Dataset entries:
==========

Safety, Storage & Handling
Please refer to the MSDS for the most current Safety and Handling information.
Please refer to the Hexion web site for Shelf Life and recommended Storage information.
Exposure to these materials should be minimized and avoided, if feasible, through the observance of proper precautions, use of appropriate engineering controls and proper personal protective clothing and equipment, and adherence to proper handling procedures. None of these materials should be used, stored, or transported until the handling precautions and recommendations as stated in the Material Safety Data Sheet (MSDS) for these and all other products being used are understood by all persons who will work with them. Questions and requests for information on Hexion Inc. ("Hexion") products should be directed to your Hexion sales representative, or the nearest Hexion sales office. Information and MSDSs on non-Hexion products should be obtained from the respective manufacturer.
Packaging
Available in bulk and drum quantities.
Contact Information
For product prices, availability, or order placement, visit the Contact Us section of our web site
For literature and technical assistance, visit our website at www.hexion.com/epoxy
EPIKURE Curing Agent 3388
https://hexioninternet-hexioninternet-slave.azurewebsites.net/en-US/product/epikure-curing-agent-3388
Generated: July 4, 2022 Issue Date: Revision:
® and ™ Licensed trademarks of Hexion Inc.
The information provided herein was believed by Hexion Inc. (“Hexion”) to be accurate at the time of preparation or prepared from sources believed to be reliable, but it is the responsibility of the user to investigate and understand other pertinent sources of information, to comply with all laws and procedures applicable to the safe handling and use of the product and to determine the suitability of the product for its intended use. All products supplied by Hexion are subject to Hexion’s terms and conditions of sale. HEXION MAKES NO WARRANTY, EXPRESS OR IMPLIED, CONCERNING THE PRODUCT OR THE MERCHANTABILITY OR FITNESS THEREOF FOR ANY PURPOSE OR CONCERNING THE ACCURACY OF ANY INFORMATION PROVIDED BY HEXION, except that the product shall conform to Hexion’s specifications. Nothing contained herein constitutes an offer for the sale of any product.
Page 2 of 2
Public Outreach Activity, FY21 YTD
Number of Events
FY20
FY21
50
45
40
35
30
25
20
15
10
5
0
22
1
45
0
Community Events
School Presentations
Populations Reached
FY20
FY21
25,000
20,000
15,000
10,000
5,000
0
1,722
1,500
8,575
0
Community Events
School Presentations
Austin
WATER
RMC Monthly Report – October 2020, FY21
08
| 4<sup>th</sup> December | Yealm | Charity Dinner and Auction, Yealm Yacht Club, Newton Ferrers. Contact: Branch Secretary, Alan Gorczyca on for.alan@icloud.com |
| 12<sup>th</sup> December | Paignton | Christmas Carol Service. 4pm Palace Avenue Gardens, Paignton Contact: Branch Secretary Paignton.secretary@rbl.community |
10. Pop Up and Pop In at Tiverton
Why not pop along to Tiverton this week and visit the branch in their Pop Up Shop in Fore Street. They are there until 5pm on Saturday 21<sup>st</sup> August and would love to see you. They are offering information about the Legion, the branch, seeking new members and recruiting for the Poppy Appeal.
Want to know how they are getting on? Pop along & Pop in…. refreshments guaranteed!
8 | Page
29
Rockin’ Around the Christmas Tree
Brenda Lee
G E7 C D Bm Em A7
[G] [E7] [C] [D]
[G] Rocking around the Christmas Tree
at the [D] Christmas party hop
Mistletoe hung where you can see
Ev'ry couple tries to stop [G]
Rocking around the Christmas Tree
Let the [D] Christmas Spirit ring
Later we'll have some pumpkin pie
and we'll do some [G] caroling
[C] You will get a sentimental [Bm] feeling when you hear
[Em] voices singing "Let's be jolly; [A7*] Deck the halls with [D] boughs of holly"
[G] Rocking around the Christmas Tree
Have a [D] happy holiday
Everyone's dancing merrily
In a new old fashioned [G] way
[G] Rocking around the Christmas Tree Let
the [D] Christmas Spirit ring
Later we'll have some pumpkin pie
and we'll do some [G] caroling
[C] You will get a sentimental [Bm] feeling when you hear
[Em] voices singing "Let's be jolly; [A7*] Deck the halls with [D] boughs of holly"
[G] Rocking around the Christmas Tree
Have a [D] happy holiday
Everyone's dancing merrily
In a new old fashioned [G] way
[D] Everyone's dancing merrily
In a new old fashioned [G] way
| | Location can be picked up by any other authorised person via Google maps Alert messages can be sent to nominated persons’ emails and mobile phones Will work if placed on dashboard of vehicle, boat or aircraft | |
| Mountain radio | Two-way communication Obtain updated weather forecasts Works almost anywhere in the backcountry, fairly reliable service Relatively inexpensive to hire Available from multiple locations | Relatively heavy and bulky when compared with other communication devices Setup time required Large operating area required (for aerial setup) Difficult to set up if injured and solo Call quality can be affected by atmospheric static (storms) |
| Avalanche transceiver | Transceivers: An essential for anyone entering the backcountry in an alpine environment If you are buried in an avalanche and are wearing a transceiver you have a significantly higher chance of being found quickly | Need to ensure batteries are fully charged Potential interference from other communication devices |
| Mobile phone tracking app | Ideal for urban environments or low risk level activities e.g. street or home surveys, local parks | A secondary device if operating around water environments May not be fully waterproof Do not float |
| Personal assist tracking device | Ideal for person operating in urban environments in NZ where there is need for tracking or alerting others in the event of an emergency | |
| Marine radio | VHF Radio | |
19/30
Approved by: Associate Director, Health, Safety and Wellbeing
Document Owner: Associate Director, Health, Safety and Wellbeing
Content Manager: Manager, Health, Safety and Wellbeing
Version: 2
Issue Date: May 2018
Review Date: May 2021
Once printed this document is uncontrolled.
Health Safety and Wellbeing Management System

==========

ASSIGNMENT
Once you find the line containing "Please refer to the Hexion", stop: reproduce exactly that line and every line of the data before it, and nothing else.

TASK RESULT
Safety, Storage & Handling
Please refer to the MSDS for the most current Safety and Handling information.
Please refer to the Hexion web site for Shelf Life and recommended Storage information.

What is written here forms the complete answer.